The Packers-Eagles wild-card game in Philly on Sunday should be interesting. When these two teams met in Week 1 at Philly, Kevin Kolb was the starter.
After a Clay Matthews sack knocked Kolb out of the game with a concussion, Michael Vick came in and began a season that saw him rise to MVP candidate before the Vikings ended that by beating the snot out of him a week ago.
The Eagles lost to the Packers 27-20, but Vick almost led them to a comeback win. He passed for 175 yards and ran for 103 yards in about a half of work.
"Philly is a different team than they were the first game," Packers cornerback Charles Woodson said. "Vick almost brought his team back to a victory. We know what he brings to the table. But we feel good about our chances in the playoffs."
Vick took a terrible beating by the Vikings in a surprising loss last week at Philly. He didn't play in Sunday's loss to the Cowboys because of a quadriceps injury and the fact the Eagles didn't need to win the game.
Will Vick by rested or rusty and still hurting? Who knows, but the Packers threw about as many pressure packages at Cutler last night as the Vikings threw at Vick a week ago.
I asked Woodson if the Packers could learn anything from the way the Vikings played Vick.
He sort of curled up his nose and said, "I think we can learn from the way we played the Bears tonight. If we play like that again next week, we'll be OK."
One doesn't have to look far into history for evidence that a No. 6 seed can win the Super Bowl. In 2005, the Steelers were the last team to get in. Then they ran the table on the road and won the Super Bowl.
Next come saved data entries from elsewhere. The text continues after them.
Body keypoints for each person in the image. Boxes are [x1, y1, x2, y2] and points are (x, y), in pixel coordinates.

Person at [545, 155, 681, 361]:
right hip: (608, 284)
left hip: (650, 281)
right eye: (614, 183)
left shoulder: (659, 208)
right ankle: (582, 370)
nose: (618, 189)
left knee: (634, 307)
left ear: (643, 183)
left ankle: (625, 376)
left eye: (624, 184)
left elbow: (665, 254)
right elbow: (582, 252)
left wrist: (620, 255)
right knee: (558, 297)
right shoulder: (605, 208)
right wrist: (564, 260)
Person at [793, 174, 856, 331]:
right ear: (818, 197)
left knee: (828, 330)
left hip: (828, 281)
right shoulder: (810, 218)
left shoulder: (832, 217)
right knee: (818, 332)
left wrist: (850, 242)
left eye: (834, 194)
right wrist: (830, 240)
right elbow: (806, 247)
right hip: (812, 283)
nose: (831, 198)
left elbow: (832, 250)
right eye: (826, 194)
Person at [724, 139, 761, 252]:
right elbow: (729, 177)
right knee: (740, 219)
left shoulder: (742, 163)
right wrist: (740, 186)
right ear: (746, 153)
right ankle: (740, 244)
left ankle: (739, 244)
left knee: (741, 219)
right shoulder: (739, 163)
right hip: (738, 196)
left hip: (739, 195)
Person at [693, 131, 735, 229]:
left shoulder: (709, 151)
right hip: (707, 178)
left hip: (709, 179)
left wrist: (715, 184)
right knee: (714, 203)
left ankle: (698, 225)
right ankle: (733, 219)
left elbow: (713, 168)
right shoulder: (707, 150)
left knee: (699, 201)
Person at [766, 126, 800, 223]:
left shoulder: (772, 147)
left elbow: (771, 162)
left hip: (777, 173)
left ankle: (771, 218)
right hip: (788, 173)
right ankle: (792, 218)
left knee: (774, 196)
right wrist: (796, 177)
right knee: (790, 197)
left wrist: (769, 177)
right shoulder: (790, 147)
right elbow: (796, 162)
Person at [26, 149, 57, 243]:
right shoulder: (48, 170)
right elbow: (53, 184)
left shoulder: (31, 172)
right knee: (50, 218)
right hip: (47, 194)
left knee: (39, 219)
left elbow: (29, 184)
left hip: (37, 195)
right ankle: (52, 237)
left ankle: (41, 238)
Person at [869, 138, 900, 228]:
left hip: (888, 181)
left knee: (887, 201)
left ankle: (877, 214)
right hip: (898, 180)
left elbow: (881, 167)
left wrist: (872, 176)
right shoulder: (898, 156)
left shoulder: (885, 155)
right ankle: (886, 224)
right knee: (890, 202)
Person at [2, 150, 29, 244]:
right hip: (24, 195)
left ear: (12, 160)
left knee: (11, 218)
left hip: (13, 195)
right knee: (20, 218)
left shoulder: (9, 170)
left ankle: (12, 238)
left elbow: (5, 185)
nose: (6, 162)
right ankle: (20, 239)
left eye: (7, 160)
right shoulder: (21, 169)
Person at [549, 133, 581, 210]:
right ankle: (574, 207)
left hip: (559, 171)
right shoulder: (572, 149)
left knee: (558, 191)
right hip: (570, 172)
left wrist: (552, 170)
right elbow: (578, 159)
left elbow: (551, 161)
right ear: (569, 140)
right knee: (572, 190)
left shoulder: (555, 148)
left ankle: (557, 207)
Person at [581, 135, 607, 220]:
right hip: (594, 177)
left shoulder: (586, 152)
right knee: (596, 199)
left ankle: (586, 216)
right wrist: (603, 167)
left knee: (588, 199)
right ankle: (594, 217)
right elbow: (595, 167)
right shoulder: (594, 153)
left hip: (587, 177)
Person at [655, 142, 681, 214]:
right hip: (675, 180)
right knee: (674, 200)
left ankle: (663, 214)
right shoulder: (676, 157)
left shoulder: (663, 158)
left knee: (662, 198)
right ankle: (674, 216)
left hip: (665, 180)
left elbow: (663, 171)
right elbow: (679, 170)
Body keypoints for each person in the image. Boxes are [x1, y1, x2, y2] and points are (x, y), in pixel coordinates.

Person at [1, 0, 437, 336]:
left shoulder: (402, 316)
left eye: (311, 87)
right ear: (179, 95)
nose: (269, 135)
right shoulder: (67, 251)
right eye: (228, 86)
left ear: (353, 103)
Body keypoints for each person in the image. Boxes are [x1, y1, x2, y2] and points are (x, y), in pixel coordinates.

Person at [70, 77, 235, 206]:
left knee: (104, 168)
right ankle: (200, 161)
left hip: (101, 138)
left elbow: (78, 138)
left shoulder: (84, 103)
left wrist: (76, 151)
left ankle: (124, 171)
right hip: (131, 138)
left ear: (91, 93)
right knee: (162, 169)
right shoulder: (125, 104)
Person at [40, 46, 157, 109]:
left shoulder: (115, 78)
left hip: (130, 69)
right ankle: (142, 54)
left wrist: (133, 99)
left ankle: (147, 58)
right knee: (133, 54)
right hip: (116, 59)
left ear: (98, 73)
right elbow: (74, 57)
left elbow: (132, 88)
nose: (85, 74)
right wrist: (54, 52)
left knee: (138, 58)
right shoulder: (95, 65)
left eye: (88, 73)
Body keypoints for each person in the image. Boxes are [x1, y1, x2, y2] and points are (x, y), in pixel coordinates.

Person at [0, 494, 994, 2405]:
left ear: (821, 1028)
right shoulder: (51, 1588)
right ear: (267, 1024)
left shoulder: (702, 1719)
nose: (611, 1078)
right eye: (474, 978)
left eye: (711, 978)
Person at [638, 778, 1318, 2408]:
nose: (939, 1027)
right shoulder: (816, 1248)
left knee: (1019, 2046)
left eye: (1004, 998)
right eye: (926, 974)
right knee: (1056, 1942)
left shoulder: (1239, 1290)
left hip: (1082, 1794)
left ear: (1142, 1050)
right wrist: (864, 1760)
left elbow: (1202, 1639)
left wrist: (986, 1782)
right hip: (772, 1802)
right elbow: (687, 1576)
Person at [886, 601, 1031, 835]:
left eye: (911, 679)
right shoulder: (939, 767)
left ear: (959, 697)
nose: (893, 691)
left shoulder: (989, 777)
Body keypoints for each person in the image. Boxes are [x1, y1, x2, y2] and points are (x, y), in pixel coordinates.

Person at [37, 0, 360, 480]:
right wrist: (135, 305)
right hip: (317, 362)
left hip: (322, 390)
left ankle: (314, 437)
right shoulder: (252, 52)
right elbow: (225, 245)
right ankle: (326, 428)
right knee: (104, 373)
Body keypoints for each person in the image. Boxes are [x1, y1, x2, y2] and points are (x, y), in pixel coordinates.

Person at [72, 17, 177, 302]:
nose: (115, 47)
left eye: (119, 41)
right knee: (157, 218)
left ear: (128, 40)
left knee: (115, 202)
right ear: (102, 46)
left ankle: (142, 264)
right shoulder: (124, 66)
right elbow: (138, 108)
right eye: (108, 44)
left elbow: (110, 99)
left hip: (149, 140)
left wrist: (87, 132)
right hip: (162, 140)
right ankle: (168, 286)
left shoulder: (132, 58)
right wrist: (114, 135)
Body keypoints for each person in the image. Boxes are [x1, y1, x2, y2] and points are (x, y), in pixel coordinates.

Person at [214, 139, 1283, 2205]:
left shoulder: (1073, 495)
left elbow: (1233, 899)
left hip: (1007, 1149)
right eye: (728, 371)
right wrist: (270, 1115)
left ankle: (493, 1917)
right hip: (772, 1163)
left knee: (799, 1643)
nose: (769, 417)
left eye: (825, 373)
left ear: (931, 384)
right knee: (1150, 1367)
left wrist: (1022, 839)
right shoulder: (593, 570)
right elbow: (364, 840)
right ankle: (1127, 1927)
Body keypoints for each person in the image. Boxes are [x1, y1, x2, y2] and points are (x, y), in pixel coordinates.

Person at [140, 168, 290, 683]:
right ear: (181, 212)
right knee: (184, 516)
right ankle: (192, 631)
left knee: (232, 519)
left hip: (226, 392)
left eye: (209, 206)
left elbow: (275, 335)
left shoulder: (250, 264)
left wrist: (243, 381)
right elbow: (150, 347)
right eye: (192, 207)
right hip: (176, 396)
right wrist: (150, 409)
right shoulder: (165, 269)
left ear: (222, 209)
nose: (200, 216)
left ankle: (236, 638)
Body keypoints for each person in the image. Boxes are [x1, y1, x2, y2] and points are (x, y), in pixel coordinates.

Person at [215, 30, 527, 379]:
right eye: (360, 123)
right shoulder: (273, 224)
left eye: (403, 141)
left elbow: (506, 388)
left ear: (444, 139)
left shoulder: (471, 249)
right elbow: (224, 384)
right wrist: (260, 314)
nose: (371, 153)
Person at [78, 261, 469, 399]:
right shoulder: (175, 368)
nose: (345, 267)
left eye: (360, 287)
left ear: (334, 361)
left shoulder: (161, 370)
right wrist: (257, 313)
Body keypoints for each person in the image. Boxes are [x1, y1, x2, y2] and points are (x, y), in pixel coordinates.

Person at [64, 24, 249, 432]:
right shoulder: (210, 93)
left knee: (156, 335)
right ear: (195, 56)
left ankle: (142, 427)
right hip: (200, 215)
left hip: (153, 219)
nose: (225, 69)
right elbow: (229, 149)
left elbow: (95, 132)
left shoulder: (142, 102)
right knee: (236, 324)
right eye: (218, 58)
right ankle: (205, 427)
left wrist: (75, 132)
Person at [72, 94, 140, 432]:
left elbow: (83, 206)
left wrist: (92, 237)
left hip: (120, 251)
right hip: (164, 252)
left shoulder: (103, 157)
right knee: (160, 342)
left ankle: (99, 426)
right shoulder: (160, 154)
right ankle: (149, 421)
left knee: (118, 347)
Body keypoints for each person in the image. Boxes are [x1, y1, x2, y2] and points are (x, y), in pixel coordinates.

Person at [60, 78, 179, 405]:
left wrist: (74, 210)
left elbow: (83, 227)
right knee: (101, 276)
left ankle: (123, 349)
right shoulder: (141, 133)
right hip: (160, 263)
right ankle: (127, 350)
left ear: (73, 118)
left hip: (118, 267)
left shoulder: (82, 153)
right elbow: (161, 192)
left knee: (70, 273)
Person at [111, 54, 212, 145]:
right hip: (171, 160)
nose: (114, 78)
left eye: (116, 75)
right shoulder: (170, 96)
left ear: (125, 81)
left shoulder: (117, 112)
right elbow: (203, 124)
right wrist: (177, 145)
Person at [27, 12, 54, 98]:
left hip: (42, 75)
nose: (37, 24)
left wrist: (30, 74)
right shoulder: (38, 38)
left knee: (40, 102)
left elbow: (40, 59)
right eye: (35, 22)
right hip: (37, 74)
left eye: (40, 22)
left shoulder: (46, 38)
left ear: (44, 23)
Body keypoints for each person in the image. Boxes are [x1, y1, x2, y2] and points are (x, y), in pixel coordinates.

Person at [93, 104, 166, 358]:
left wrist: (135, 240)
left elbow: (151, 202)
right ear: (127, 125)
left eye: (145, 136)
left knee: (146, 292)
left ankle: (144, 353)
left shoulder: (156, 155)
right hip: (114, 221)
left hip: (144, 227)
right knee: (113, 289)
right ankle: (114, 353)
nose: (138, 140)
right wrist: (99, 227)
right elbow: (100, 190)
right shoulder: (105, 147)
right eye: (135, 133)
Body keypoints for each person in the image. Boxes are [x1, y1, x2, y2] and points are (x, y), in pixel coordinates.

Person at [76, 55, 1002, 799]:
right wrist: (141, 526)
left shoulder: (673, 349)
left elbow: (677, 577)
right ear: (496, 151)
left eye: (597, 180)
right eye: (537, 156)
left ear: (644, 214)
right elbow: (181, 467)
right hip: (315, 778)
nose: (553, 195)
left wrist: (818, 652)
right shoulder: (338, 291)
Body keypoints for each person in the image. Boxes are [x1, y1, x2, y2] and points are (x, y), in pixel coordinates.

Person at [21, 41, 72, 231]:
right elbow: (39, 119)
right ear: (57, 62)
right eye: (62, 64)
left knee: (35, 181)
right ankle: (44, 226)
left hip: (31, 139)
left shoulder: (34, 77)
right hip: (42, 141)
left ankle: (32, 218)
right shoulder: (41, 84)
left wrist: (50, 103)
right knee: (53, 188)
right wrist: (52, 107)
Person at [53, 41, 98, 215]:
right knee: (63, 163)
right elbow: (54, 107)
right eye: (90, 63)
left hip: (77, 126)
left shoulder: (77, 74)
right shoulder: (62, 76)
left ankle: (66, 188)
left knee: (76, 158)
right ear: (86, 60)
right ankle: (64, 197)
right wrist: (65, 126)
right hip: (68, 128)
Offensively, the 2005 Steelers and 2010 Packers have very little in common. The 2005 Steelers were a powerful running team in the final season of Jerome Bettis' career.
However, defensively, the teams are quite similar. The Packers are rolling defensively under defensive coordinator Dom Capers, a former Steelers defensive coordinator.
In 2005, the Steelers gave up 258 points to rank third in scoring defense. This year, the Packers gave up 240 points to rank second in scoring defense. Only the Steelers (232 points) gave up fewer points than the Packers this season.
It will be tough for the Packers to go far in the playoffs without a running game. But if the defense plays the way it has throughout much of this season, the Packers can overcome a lack of a running game.
From what I saw of Joe Webb's second start, he looked a lot more like a rookie than he did the week before in Philadelphia. But that's OK. He still showed more poise and instincts in two games than Tarvaris Jackson showed in five years. Webb has a future in this league, and it's at quarterback, not receiver or kick returner.
However, I can't see the Vikings heading into training camp without a veteran QB to at least compete with Webb.
And, no, under no circumstances should the Vikings get involved with Brett Favre for a third season. They need a someone who will participate in the offseason activities, assuming there isn't a lockout, of course.
Heading into the draft, the Vikings still have to be thinking QB if they feel there's one there worth picking. But Webb's promise allows them, I think, to not lose sight of the fact that there's a lot of holes throughout the roster, particularly at defensive back.